- DOCUMENT PASSAGE:
New Jersey is the only state that requires hospital sterilization workers to undergo training.

Sharon Greene-Golden, head of “sterile processing” at Bon Secours Mary Immaculate Hospital in Virginia, points out that this is a job that must be done by skilled and certified technicians.  She thinks of her team as the unseen patient advocates and says, “It is a job that cannot be given to robots because the robot doesn’t have the critical thinking to say this is still dirty.” At Bon Secours, Greene-Golden has made her sterile processing department state of the art, a model for what should be happening across the country. 

New research finds that too often, surgical tools are leaving the basements still contaminated with hidden blood, tissue and other debris from previous surgeries.  Risk management clinical engineer Jahan Azizi at the University of Michigan ran a video camera through 350 suction instruments and found that all of them contained some kind of debris after they had been sterilized according to protocol. His results were presented to the Food and Drug Administration at meetings this past year.  

Regulation

According to a statement the FDA gave NBC News, “Hospitals are reminded to carefully clean and sterilize reusable medical devices.  A patient’s risk of acquiring an infection from a reprocessed medical device is very low.” But requirements for reprocessing medical devices largely consist of such reminders. Although the FDA requires device manufacturers to provide cleaning instructions they don’t require hospitals to report dirty surgical instruments that find their way into operating rooms. And, only 25 states are required to report surgical site infections.

Complex Instruments

The CPI’s Eaton says that part of the problem is the increasing numbers of minimally invasive surgeries has spurred development of smaller, more complex instruments made from materials like tungsten, plastic and other polymers – not just steel and glass.  Experts have pointed out that these new tools are harder to clean and require more detailed instructions from the manufacturers. The FDA requires surgical instrument manufacturers to provide cleaning instructions for each tool. But with rapid advances in surgical procedures over the past few decades some say these cleaning instructions have failed to keep up with the changing landscape of the industry.

“Theoretically, if a device is truly impossible to clean, it should never end up on the marketplace,” said Eaton.

Moreover, the testing of these reprocessing procedures are conducted in laboratories, not in the real world.  This helps explain Azizi’s results in which 100 percent of suction tools he looked at were contaminated. 

In a statement to NBC, the Advanced Medical Technology Association (AdvaMed) responded that proper reprocessing of reusable medical devices is a shared responsibility between the FDA, device manufacturers, health care facilities and physicians.

“The medical technology industry is committed to providing patients with safe and effective medical devices and diagnostics," according to the AdvaMed statement. "Reprocessing of reusable medical devices is done in accordance with strict FDA requirements to ensure their safe and effective use. FDA requires manufacturers to provide health care facilities and physicians detailed instructions for the cleaning and sterilization of reusable medical devices. And manufacturers are required to validate that these instructions will result in clean, sterile devices."

Some experts say the system is flawed and what’s needed is tighter regulation from the government, manufacturers and hospitals -- as well as better communication.  In the meantime, patients like Harrison are left with debilitating and lifelong repercussions. What was supposed to be a surgery that would improve his life has led to seven other surgeries. He now lives in constant pain, without the full use of his arm. Harrison says, “It’s changed my life …every aspect of it.”

- EXCERPTED RECORDS:

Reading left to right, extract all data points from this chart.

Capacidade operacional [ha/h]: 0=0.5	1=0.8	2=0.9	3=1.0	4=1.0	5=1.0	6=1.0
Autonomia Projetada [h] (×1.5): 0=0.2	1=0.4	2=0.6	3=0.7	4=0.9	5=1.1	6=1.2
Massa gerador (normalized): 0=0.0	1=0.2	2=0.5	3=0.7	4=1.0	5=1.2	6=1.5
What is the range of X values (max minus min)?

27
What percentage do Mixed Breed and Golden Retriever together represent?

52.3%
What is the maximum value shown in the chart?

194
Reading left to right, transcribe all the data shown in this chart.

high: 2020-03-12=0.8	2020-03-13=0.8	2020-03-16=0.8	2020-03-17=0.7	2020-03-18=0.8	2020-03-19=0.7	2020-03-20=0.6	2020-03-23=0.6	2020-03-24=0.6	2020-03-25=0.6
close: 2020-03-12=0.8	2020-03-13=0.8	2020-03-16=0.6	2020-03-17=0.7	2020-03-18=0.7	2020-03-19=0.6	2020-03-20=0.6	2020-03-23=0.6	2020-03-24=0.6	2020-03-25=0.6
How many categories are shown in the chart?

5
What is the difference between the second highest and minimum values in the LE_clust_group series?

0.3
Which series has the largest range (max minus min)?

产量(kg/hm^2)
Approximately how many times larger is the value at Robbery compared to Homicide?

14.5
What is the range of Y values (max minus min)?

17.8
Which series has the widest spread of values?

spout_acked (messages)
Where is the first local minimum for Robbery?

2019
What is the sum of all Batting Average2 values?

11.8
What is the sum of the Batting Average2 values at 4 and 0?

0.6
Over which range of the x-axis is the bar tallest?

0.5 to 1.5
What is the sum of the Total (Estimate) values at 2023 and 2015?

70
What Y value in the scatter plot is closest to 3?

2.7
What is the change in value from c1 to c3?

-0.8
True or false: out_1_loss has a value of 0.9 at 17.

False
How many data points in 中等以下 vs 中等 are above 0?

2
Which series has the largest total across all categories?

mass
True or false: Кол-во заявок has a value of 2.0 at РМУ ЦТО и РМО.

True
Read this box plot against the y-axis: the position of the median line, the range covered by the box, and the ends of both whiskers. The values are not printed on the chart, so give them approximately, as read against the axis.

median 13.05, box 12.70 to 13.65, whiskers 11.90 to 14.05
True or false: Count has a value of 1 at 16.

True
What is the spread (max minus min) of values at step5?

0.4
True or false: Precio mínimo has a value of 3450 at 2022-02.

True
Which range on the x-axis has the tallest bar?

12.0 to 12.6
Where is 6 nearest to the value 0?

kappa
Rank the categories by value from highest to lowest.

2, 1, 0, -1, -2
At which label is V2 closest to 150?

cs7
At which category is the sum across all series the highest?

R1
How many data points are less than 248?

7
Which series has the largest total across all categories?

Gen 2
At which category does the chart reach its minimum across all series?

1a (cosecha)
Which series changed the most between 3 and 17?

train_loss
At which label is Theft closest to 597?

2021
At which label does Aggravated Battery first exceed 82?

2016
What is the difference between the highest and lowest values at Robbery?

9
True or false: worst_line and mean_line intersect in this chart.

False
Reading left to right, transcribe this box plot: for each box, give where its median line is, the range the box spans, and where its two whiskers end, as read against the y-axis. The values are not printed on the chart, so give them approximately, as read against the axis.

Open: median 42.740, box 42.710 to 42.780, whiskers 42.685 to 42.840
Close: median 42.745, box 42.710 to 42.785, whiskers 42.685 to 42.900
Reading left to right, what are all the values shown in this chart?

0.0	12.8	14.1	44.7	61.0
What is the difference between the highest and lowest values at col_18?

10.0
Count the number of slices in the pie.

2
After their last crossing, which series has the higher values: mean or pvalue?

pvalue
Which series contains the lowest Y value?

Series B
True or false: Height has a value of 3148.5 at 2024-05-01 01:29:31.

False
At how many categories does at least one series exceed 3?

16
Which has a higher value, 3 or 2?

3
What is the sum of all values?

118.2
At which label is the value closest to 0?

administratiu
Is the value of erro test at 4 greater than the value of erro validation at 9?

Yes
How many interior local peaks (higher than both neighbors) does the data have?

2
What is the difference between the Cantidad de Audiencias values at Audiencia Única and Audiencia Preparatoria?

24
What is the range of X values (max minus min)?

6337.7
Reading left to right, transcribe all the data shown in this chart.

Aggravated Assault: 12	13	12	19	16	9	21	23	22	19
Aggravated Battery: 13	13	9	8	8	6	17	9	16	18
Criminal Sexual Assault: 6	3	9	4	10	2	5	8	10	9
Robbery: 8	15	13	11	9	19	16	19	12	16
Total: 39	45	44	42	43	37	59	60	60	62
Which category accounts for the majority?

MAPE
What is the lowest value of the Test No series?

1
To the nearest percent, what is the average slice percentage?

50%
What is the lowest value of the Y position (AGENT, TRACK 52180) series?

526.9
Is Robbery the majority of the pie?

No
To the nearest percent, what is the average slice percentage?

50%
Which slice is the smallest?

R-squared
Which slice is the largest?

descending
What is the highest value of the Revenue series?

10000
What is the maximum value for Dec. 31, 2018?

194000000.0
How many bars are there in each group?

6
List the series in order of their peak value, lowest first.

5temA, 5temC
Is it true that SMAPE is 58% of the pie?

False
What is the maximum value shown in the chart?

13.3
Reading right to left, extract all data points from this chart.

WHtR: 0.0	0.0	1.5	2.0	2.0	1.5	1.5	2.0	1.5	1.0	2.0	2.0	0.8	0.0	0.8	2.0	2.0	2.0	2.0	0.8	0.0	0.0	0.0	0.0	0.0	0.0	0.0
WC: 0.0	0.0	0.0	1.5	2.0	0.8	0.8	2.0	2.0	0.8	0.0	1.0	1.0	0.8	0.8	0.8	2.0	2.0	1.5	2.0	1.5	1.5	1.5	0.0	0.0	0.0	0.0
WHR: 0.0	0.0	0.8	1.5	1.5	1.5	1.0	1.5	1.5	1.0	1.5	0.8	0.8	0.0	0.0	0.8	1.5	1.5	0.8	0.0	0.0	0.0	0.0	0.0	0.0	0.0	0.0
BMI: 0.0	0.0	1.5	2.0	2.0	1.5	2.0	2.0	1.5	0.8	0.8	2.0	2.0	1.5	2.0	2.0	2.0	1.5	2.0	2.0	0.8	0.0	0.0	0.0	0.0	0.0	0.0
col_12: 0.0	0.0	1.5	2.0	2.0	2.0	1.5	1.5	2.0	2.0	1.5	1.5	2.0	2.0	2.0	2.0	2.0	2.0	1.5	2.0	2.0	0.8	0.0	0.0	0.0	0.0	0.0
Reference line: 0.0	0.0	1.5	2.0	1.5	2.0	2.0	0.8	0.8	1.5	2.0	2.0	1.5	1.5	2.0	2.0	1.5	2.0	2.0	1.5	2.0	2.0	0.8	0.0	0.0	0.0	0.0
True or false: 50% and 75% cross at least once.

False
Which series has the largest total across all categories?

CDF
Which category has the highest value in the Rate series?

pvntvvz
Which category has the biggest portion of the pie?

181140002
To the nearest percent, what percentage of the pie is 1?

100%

- TASKS TO PERFORM:
1/ Reproduce the passage on surgical instrument sterilization word for word, starting at "In a statement" and ending at "facilities and physicians.".
2/ In the passage on surgical instrument sterilization, how many suction instruments did Jahan Azizi run a video camera through?

- SOLVED PROBLEMS:
1/
In a statement to NBC, the Advanced Medical Technology Association (AdvaMed) responded that proper reprocessing of reusable medical devices is a shared responsibility between the FDA, device manufacturers, health care facilities and physicians.

2/ 350 suction instruments.